Get a phrase book, or an app, and make the effort to learn at least a few basic phrases.
It can make life easier for you, you’ll immerse yourself more in the culture, and the locals will respect you more.
7. Travel In Your Own Backyard
If you can’t afford to travel overseas or out of state, if you don’t have the time to go away for more than a few days or the thought of traveling makes you nervous, start off by traveling in your own backyard.
You don’t have to be rich to travel and it doesn’t have to involve long flights.
A great way to bring more travel into your life is simply by exploring new areas in your home city or state.
Start off by taking a day trip to a nearby town or a weekend getaway to the coast or mountains. Or simply explore your own town with new eyes.
- Visit a new cafe or market
- Go kayaking in a nearby river
- Climb a new mountain
- Visit a different park or beach.
- Grab a drink at a different bar
- Walk around a different neigborhood
After a while, you’ll be looking for bigger and longer adventures.
This strategy is one of the most overlooked and cheapest ways of bringing more travel into your life.
The benefits of local travel include:
- Less planning
- Less packing
- Les time away
- No jet lag or burnout
- Usually cheaper
8. Do the FREE Stuff
If saving money when you travel is a focus for you, then one of our best budget travel tips is to seek out all the free things to do.
Most of the time the best experiences in life are free, or extremely low cost.
There is absolute joy in the simplest of moments, such as swinging in a hammock while watching the sunset over the horizon.
Other free things:
- Take a walk or bike ride
- Swim at the beach or lake
- Climb a mountain
- Catch a magnificent sunrise
- Attend museums or tourist sites on free days or when they are discounted
- Play in the park
- Visit a market
- See a street fair or cultural event
We LOVE walking. It’s one of the best ways to get to know and appreciate wherever you are instead of racing around by car.
When you walk around you have time to stop and marvel at all the nooks and crannies.
You are better able to soak up the atmosphere and feel the energy. And walking is FREE and good for your health!
And walking is FREE and good for your health!
9. Stay in Apartments or Airbnb (and share the costs)
This is one of our favorite vacation tips!
Depending on the length of our trip and the destination, we tend to chop and change between accommodation styles.
If we are planning a trip that is longer than a weekend getaway, we prefer to stay in apartments or an Airbnb.
They offer several benefits:
- Access to a full kitchen (saves money on eating out)
- Separate bedrooms from the living room (easier to get the kids to sleep)
- You have your own laundry.
- You can book a 3 or 4-bed apartment and split the costs with another family or friends.
These extra facilities on a long stay can make your trip so much more enjoyable.
Apartments and Airbnb are also typically cheaper and more practical than a hotel – especially for families or small groups.

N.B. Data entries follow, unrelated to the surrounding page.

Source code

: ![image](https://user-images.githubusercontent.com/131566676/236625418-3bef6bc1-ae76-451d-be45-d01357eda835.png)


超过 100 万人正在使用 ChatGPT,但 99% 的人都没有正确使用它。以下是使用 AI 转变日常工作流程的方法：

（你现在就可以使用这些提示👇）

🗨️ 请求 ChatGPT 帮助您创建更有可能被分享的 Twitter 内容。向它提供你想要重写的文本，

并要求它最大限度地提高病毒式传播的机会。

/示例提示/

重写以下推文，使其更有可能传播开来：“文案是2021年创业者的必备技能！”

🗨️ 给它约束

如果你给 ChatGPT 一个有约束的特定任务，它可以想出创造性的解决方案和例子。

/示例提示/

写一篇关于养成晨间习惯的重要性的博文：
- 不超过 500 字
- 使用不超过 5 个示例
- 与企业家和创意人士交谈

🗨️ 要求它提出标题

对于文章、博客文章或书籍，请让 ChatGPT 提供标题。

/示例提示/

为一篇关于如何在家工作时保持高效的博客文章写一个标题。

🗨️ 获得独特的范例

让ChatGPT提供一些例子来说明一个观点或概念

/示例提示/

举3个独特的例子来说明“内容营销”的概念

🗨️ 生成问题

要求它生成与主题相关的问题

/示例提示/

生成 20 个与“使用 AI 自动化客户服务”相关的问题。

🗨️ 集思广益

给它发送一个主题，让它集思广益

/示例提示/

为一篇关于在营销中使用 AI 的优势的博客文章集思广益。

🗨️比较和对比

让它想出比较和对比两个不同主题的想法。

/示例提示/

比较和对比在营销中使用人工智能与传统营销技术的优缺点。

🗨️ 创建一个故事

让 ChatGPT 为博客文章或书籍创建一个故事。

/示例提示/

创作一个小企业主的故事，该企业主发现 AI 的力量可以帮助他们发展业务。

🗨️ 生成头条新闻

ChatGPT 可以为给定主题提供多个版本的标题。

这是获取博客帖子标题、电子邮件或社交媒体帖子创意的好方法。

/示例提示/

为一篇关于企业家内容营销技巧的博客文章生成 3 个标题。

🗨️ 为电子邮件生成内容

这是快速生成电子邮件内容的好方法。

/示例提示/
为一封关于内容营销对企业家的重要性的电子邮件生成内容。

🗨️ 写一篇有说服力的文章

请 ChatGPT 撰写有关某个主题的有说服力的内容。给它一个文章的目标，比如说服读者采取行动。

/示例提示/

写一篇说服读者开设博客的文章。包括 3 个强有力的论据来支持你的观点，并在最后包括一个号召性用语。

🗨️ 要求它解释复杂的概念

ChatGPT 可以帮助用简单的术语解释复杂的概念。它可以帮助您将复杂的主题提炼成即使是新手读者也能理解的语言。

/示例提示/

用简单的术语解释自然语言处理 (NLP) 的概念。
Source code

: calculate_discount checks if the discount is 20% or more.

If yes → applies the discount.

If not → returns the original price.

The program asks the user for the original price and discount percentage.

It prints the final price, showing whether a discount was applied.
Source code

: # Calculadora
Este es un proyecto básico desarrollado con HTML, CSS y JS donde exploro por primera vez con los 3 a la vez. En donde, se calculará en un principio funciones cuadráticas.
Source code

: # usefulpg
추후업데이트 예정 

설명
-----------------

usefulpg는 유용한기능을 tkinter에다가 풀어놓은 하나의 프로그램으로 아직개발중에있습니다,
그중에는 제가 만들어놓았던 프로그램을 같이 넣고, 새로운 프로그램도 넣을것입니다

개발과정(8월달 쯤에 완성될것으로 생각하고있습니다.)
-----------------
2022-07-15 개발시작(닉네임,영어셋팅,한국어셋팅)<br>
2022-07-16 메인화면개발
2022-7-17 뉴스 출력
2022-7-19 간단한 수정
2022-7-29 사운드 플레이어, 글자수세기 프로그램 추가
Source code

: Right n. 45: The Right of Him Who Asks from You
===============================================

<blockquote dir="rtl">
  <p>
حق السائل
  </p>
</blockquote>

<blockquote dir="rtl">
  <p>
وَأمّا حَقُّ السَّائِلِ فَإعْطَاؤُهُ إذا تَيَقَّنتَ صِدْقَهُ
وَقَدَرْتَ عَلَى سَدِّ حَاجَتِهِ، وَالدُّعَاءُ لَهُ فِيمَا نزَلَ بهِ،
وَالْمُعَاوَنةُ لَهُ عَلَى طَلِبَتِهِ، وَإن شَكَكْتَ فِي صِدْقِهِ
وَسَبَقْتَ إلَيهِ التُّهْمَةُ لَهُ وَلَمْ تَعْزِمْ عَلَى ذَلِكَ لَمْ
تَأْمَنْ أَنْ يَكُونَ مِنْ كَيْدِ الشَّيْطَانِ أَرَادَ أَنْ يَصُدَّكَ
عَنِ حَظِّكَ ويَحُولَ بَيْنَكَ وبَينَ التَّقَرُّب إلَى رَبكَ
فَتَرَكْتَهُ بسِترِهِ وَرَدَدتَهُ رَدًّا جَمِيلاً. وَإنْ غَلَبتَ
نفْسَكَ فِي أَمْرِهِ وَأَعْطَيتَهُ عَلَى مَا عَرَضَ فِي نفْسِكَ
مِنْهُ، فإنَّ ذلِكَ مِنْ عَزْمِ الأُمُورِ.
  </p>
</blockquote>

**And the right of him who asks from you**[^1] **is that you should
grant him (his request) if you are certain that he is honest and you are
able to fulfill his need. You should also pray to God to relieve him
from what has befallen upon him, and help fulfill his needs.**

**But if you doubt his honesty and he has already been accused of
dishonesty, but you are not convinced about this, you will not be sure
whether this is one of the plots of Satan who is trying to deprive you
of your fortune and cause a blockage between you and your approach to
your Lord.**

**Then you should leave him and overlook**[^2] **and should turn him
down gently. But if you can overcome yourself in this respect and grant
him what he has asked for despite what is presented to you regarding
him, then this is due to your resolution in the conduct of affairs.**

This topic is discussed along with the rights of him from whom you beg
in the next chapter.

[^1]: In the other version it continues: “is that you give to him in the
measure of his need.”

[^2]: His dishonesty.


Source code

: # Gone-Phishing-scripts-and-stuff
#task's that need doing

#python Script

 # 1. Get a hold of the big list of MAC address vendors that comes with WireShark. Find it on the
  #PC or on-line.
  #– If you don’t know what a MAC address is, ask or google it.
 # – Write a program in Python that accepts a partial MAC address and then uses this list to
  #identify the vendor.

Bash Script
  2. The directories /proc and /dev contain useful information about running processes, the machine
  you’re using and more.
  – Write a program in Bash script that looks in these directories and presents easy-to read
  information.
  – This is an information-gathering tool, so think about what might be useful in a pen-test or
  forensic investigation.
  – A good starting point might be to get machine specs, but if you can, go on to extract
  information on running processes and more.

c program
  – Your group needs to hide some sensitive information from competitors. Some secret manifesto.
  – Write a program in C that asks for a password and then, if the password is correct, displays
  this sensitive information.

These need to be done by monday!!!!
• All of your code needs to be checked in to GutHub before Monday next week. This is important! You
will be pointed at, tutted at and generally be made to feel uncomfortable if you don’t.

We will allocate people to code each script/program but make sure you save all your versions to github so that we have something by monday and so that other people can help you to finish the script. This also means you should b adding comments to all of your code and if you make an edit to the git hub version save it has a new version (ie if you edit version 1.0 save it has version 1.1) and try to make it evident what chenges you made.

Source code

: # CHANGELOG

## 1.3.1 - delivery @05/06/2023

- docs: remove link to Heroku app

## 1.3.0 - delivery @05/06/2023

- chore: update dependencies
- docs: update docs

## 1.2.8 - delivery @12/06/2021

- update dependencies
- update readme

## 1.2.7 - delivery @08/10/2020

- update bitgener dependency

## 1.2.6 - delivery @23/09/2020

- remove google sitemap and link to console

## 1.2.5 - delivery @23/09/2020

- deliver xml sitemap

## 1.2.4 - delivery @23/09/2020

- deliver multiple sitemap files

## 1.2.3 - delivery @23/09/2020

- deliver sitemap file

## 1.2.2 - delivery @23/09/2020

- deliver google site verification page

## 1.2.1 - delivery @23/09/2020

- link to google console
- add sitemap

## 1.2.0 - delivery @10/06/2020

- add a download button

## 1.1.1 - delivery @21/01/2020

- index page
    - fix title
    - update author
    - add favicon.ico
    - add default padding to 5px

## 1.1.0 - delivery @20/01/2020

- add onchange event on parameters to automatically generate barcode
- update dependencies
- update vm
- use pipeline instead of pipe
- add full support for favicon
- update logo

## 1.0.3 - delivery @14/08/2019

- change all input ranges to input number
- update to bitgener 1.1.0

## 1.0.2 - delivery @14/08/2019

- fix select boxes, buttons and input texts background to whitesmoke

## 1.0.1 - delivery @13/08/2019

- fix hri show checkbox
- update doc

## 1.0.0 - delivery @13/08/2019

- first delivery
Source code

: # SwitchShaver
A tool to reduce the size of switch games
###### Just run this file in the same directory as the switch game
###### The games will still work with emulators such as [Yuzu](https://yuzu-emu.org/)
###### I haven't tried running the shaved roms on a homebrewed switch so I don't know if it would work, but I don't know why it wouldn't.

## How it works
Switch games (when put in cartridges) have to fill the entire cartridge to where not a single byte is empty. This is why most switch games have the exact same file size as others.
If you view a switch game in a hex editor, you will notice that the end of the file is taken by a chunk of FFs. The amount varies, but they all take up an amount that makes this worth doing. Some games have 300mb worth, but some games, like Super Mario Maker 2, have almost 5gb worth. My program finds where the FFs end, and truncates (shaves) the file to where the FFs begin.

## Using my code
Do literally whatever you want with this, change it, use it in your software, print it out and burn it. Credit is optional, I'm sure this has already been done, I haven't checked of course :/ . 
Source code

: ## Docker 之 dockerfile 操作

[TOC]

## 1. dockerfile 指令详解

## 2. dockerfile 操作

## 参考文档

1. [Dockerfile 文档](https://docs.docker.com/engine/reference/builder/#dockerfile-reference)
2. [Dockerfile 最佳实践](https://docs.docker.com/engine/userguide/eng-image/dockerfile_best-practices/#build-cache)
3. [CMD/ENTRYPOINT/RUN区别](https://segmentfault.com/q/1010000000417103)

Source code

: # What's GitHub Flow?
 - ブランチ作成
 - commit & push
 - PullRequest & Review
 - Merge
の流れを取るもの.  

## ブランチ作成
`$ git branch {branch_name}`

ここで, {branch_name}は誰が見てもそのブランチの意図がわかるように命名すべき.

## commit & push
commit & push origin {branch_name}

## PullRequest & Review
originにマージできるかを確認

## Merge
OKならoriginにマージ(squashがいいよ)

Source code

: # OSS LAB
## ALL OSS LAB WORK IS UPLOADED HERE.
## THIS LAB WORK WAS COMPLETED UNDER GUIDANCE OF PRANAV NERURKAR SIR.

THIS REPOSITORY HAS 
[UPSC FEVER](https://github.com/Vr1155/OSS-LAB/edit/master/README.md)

But if it’s only a short city stay, or we’re just traveling as a couple, we’re happy to stay in a hotel.
10. Talk to the Locals
One of our best travel tips and what we always do is talk to the locals!
They usually have the best travel advice and insider knowledge on what to see, do and eat in their own town.
It’s truly amazing what you will learn by striking up a casual conversation.
We ask simple questions like:
- Where can we get the best coffee?
- Where is the best spot to see the sunrise?
- What are the top three things you would show a friend from out of town?
You’ll find that the locals love sharing travel info and stories about their town and are more than happy to help you have a memorable visit!
Some of the best locals to talk to are those working behind the front desk in your hotel, or the bell boy. We always ask them for tips on where to eat, drink and explore.